PM 001

Stringtheorie in Mathematik und Physik
Vortragende/r: Dr. Frank Morherr
Institution:TU Dresden
Datum:13. April 2024
Zeit:11:40 - 01:00 Uhr

Als Stringtheorie bezeichnet man eine Sammlung eng verwandter hypothetischer physikalischer Modelle, die anstelle der Beschreibung von Elementarteilchen in den gewohnten Modellen der Quantenfeldtheorie als punktförmige Teilchen in der Raum-Zeit (räumliche Dimension Null) sogenannte Strings (Saiten räumliche Dimension 1) als fundamentale Objekte mit eindimensionaler räumlicher Ausdehnung verwenden oder auch höherdimensionale Objekte in Erweiterungen der Stringtheorie.
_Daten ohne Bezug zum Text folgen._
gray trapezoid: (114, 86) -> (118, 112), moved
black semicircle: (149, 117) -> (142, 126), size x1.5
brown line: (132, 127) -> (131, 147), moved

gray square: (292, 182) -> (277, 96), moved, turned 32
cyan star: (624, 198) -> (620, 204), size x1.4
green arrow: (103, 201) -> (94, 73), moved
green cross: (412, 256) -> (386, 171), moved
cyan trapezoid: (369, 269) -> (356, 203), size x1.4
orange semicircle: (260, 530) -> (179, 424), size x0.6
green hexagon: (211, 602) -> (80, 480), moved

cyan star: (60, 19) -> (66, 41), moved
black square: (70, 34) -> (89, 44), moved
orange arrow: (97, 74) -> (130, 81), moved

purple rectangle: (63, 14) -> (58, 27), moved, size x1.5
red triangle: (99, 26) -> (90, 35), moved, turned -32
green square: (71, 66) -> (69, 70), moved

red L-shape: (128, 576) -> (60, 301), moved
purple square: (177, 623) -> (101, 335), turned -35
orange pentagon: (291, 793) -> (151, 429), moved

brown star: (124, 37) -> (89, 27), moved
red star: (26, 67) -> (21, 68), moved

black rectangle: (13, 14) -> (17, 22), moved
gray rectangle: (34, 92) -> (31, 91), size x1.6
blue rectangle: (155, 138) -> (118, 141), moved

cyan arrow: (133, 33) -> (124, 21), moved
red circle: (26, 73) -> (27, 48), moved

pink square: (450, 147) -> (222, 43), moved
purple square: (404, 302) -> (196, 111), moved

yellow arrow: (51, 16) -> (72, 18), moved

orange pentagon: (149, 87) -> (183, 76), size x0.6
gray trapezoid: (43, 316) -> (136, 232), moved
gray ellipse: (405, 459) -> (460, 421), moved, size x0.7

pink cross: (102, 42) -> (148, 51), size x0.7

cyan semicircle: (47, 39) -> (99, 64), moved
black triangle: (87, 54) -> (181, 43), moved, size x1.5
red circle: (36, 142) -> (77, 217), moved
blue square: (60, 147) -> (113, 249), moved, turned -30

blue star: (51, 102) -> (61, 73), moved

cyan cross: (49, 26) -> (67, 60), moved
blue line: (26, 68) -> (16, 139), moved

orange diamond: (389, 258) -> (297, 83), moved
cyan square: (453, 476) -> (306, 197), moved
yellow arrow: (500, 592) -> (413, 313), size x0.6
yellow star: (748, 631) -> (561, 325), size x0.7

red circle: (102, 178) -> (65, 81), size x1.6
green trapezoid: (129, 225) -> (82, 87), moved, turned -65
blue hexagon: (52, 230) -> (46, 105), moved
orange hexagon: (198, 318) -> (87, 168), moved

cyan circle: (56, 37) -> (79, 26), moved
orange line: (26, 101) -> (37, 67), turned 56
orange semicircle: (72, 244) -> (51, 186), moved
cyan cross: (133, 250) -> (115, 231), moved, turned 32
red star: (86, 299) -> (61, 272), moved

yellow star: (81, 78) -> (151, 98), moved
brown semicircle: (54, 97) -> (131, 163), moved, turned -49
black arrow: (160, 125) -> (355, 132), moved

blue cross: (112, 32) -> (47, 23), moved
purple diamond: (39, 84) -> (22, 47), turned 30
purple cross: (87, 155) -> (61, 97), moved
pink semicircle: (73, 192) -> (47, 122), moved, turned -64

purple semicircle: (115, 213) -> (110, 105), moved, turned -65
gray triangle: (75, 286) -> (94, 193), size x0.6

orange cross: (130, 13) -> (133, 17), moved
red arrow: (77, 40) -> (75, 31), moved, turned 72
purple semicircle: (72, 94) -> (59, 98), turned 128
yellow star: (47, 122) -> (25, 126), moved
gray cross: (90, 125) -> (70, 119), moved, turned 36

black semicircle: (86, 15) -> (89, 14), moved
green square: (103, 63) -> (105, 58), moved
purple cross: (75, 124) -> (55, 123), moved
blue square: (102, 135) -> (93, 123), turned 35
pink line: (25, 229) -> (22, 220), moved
Stringtheorien wurden in den 1960er Jahren zur Beschreibung der starken Wechselwirkung (Quantenchromodynamik) verwendet, wobei die Gluonen als räumlich ausgedehnte Saiten zwischen den Quarks aufgefasst wurden. Seit den 1980er Jahren erlebte die Stringtheorie neues Interesse, diesmal als Kandidat einer vereinheitlichten Theorie, die das Standardmodell der Elementarteilchenphysik und die Gravitation vereint. In den 1990er Jahren stellte sich heraus, dass die bis dahin bekannten Superstringtheorien und die 11-dimensionale Supergravitation miteinander verbunden und Teil einer umfassenderen Theorie („M-Theorie“ genannt) sind, die auch höherdimensionale Objekte (sogenannte „Brane“) umfasst. Bis jetzt ist die Stringtheorie zwar reine Spekulation, auch wenn es mit der Stringtheorie reproduzierbare Ergebnisse gibt (Quark-Gluonen-Plasma, Hawking Entropie schwarzer Löcher). Aber unabhängig davon zeigt sich Ihre Schönheit in dem verwendeten mathematischen Apparat. Wir geben davon hier eine Übersicht, die begeistert.